TEXTO PROPORCIONADO
'''

Aquí en Puebla está el jardín de
Marcela con una jacaranda y todas las certezas de quien duda.
Está Sergio mi hermano cavilando el futuro, memorizando
los abismos de la sierra, despierto todas las madrugadas con el
ansia de atestiguar un imposible tras las imposibles noticias
diarias. Aquí están los eucaliptos que
sembró mi abuelo paterno y que mi madre le defendió
a una herencia como quien defiende un reino. Está el
edén con sus hijos y sus nietos jugando un pertinaz
fútbol de chicos contra grandes.

Aquí está Mónica con su aroma a
chocolate y promesas, aquí anda aún mi prima
María Luisa, con un loro en el hombro y un tigre en el
anillo, viviendo como en África el amor de su vida.
Aquí está Pepa jurándome que ella es una
novela y Tere sonriéndole al olvido. Aquí Adriana
con todo su buen juicio cuidando el de otros como quien cuida
luces de bengala, y aquí María Isabel, que
aún salta con la lengua entre los dientes, como si ganar
el juego fuera ganar la gloria.

Aquí puedo pensar en Alis a los nueve
años, vestida de ángel, con los ojos enormes como
las matemáticas en las que después ha puesto la
vida. Aquí está Checo armando un globo de papel
para mandar al cielo una caja con nuestro viento y su fuego.
Aquí José Luis Escalera ha reconstruido una casa
para llenarla con libros y la ha llamado Profética, guiado
por la inclinación de quien sabe que cada libro busca en
sí mismo el cumplimiento de una
profecía.

No es deber de escritores ser profeta. Los profetas
adivinan el futuro, yo he andado una parte de la vida tratando de
adivinar el pasado. Escribo libros que intentan la
profecía al revés, y no sólo me cuesta
trabajo hablar del futuro, sino incluso indagar en el presente.
Por eso recuerdo los detalles más impensables y olvido los
más preclaros.

Aquí en Puebla aprendí a decir Carlos para
nombrar a mi abuelo paterno, un italiano suave y
enigmático cuya voz aún oigo de repente en mis
hermanos. Aquí mi padre se empeñó en
heredarle a su hijo Carlos la pasión por los autos de
carrera que él hoy hereda a sus hijos junto con otras
pasiones de igual rango. Aquí lo vio Daniel mi hermano
dibujar con tinta verde unas letras perfectas como las
líneas que él ahora dibuja, mientras silba despacio
una canción que sólo ellos comparten.

Aquí, sentada en los mosaicos rojos de una casa
blanca, oí muchas tardes el ruido de unas manos
emparentadas con la dicha mientras escribían.

La escritura y la felicidad me fueron enseñadas
como una misma cosa. No tengo cómo pagar semejante
herencia. Como una misma cosa aprendí las palabras y la
fiesta, la conversación y la leyenda, el juego y la
sintaxis, la voluntad y la fantasía. Como una misma cosa
miro mi historia y la del mundo en que crecí y al que
vuelvo sin tregua lo mismo que quien vuelve por agua.

'''

MATERIAL MOSTRADO

'''

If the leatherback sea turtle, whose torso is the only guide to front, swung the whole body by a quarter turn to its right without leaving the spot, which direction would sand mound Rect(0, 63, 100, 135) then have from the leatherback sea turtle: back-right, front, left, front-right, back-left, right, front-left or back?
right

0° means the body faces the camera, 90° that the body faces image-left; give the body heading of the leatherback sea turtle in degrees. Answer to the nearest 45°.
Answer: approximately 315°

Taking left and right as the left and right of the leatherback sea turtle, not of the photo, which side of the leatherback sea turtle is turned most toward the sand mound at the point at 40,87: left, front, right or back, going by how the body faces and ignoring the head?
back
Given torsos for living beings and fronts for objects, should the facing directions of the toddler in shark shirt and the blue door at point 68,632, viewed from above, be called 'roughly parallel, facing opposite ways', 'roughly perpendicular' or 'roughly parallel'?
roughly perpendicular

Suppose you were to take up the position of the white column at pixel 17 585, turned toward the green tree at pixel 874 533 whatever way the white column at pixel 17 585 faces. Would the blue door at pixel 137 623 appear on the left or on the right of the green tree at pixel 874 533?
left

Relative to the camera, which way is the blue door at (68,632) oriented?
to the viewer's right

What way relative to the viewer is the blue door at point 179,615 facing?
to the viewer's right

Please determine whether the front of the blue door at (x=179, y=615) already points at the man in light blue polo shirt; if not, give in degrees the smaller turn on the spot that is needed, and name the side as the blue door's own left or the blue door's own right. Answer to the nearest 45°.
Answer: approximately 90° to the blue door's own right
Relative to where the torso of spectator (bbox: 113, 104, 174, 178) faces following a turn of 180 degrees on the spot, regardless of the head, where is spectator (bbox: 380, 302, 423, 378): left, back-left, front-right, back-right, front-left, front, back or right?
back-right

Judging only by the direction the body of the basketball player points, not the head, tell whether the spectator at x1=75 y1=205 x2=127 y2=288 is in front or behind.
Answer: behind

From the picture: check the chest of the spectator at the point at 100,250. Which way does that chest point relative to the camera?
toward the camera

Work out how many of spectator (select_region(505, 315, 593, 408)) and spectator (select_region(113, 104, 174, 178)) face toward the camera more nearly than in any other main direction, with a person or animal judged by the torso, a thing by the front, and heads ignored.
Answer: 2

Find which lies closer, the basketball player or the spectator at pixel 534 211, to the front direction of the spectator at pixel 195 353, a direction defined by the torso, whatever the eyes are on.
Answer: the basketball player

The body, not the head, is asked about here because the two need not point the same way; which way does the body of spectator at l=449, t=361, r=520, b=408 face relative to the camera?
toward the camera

'''

INSTRUCCIONES DE TRABAJO
A – Indica si cada afirmación coincide con el texto sobre Puebla y responde sí o no, citando literalmente las palabras del texto que lo deciden.
(i) Los eucaliptos fueron sembrados por el abuelo paterno.
(ii) José Luis Escalera llamó Profética a la casa que reconstruyó.
(iii) Según el texto, ser profeta es un deber de los escritores.
B – Responde con brevedad estas preguntas sobre el texto sobre Puebla.
(i) ¿Qué árbol hay en el jardín de Marcela?
(ii) ¿De qué iba vestida Alis a los nueve años?
(iii) ¿De qué color eran los mosaicos de la casa blanca?
C – Escribe la continuación del texto sobre Puebla a partir de su última oración.

RESPUESTAS NUMERADAS
A –
(i) Sí: "Aquí están los eucaliptos que sembró mi abuelo paterno".
(ii) Sí: "y la ha llamado Profética".
(iii) No: "No es deber de escritores ser profeta".

B –
(i) Una jacaranda.
(ii) De ángel.
(iii) Rojos.

C –
Aquí perdí antes de mirarla a una
tía de nombre Carolina, como el hermoso edificio en que
hoy estamos. Aquí encuentro para toda la vida a la
tía Tere horneando unas galletas con su fuego y a la
tía Catalina dándole a cada quien el destino que
quiere al extender la mano. Aquí recibió Marcos
Mastretta las cartas que le llegaron desde Italia, contando las
batallas y la esperanza de su hermano. Y aquí
volvió Carlos Mastretta a dar con la insólita mujer
que estaba destinada para él, con los hijos que nunca
imaginó y que aún se empeñan en imaginar
cómo sería su paso si, en vez de morir joven como
su risa, hubiera conseguido vivir los noventa años que hoy
tendría.

Aquí está la Iztaccíhuatl
impávida, impredecible y sola como toda mujer dormida
junto a un guerrero que, desde hace cuatro millones de
años, estalla a cada tanto cubriéndola de cenizas y
lumbre.

Yo no concibo el mundo sin los volcanes atestiguando las
luces de este valle, acompañándonos la vida entera
mientras pasa un instante de sus vidas. Ni siquiera imagino al
mar que tanto venero, sin los volcanes como la contraparte de su
inmensidad.

Quienes fundaron Puebla en este valle, movidos por la
imaginación y los sueños del Renacimiento, supieron
elegir el paisaje. Ser de Puebla, a pesar de la fama de
insondables que no sé cómo hemos creado, es ser de
todas partes, es heredar la vocación ecuménica de
las muchas generaciones que han mezclado aquí su
fantasía y sus linajes. Ser de Puebla, para nuestra
fortuna, es ser mestizo, es ser hijo de viajeros, de peregrinos,
de asilados. Por eso cuando ando por Puebla ando un poco por
todas partes.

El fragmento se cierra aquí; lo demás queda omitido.